The students are spending four days here visiting historic attractions including the Vicksburg National Military park, tour homes and the Old Court House Museum.
Mayor Laurence Leyens was among the city officials gathered to welcome the students at the murals.
“I hope you have a great time here,” said Leyens. “I’m very impressed that a group of students from Texas” is visiting the city, he said. Then Leyens joked, “Anybody who wants to be mayor, I’ll give up my job.” Several hands shot up.
Although the Wednesday mural ceremony was threatened by rain and briefly interrupted by a passing train, the trip so far has been amazing, said history teacher and trip leader Tara Forrest. This is the second year she’s brought a group of students to Vicksburg. The city’s rich history and friendly faces were the main reason Forrest chose to return for a second year.
“The people are great,” said Forrest, adding that this is the closest military battlefield.

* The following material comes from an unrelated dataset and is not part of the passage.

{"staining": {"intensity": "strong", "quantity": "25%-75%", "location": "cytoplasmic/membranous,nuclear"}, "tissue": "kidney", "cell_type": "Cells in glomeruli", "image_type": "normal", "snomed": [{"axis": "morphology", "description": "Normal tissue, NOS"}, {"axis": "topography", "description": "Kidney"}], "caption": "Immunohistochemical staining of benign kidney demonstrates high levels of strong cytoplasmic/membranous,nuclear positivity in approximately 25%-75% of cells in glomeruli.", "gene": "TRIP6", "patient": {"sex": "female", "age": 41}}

As part of their lessons, said Forrest, the students researched attractions, historical sites and elements of 19th century life in Louisiana and Mississippi and created a workbook. Forrest said students must fill in the blanks in the books as a trip assignment.
Tuesday, 12 students participated in re-enactments at the military park but all the lessons on the trip are not outdoors.

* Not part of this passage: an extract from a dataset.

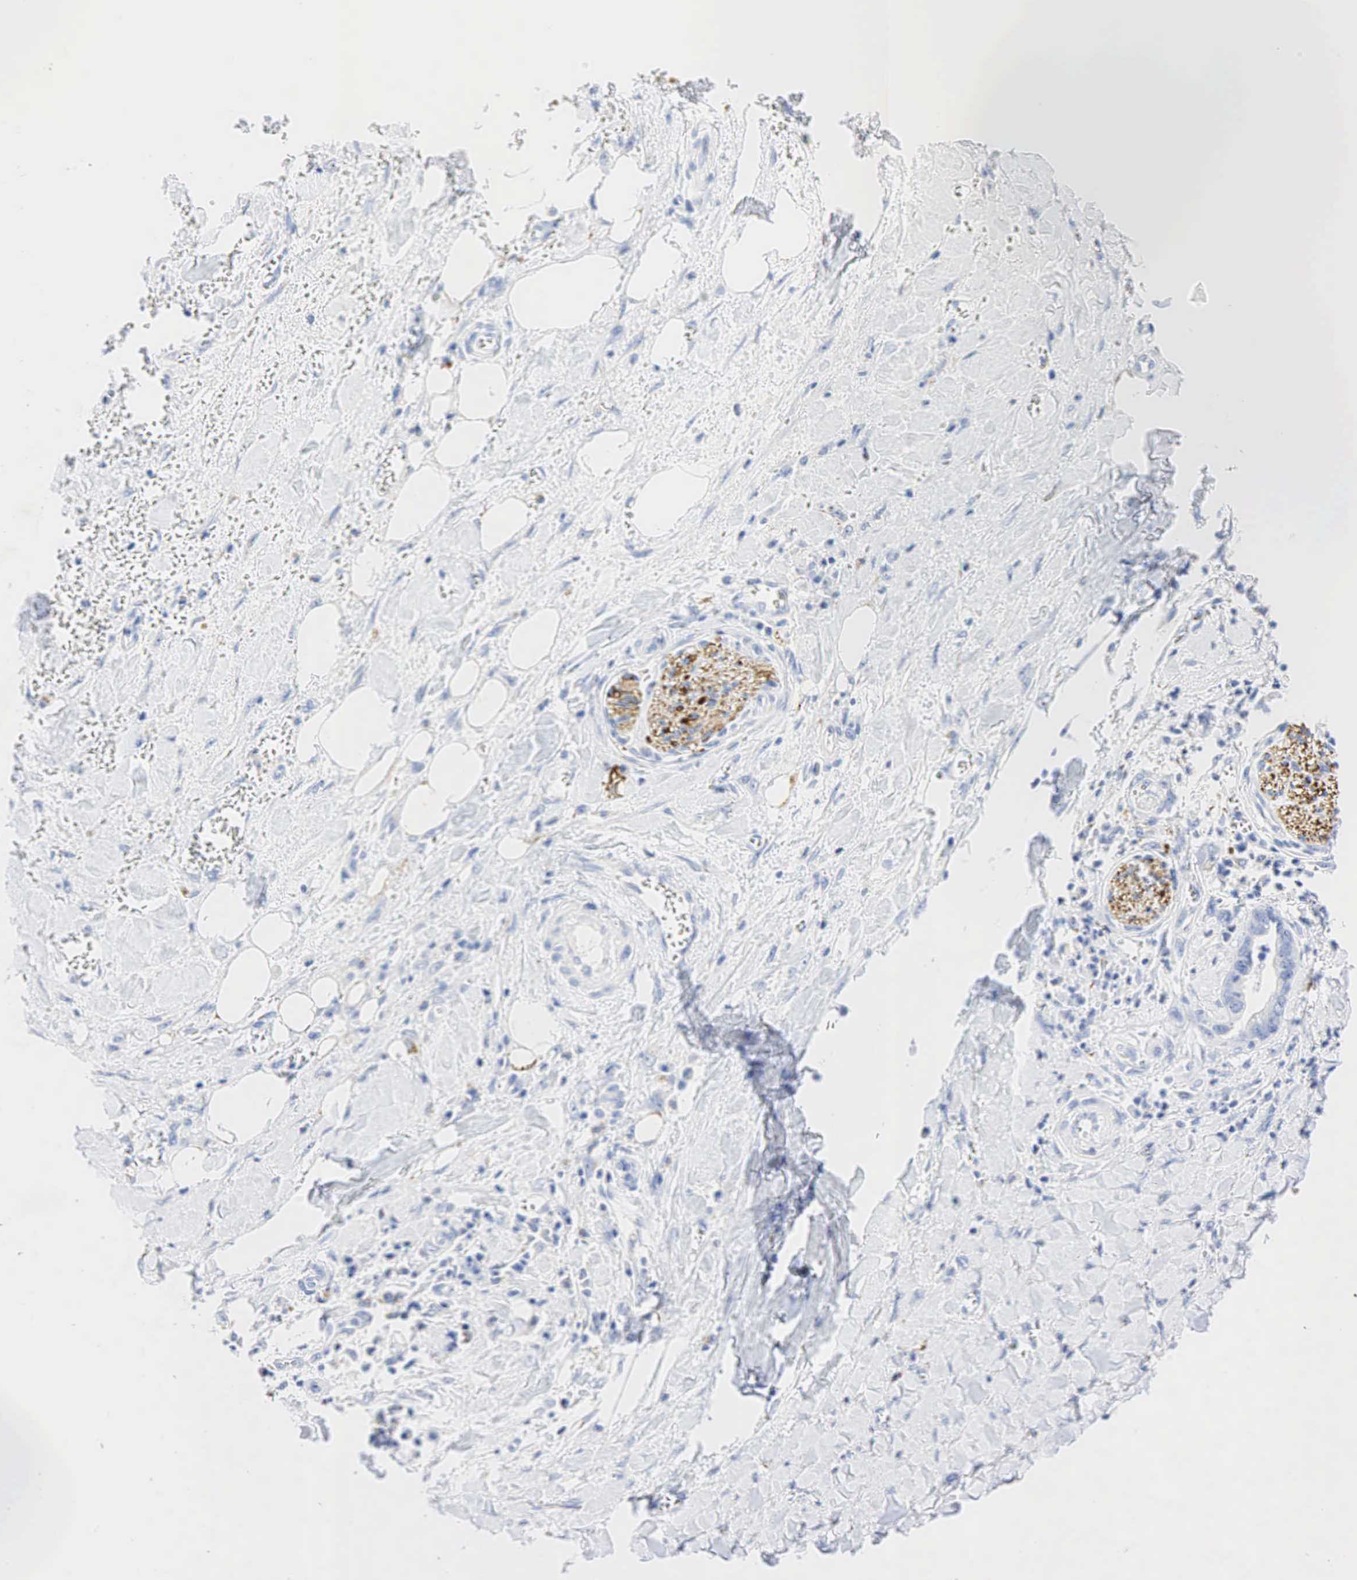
{"staining": {"intensity": "weak", "quantity": "<25%", "location": "cytoplasmic/membranous"}, "tissue": "pancreatic cancer", "cell_type": "Tumor cells", "image_type": "cancer", "snomed": [{"axis": "morphology", "description": "Adenocarcinoma, NOS"}, {"axis": "topography", "description": "Pancreas"}], "caption": "This is an IHC histopathology image of pancreatic cancer (adenocarcinoma). There is no expression in tumor cells.", "gene": "SYP", "patient": {"sex": "male", "age": 69}}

Wednesday evening, students studied 19th century fugitive slave law and Friday their knowledge will be put to the test at the Old Court House Museum. That’s when a group of the students will participate in a mock trial in the case defending a runaway slave and his owner.
Although dressing up as a soldier and pretending to be a guy was not the highlight of the trip for student Kat Hyde, she said she’d still like to return to the River City on her own.
“I just like the feel,” of Vicksburg, she said. “It’s not busy,” like Fort Worth.
Fellow student Lauren Williams agreed. “I just think that this is so cool – this is where history happened.”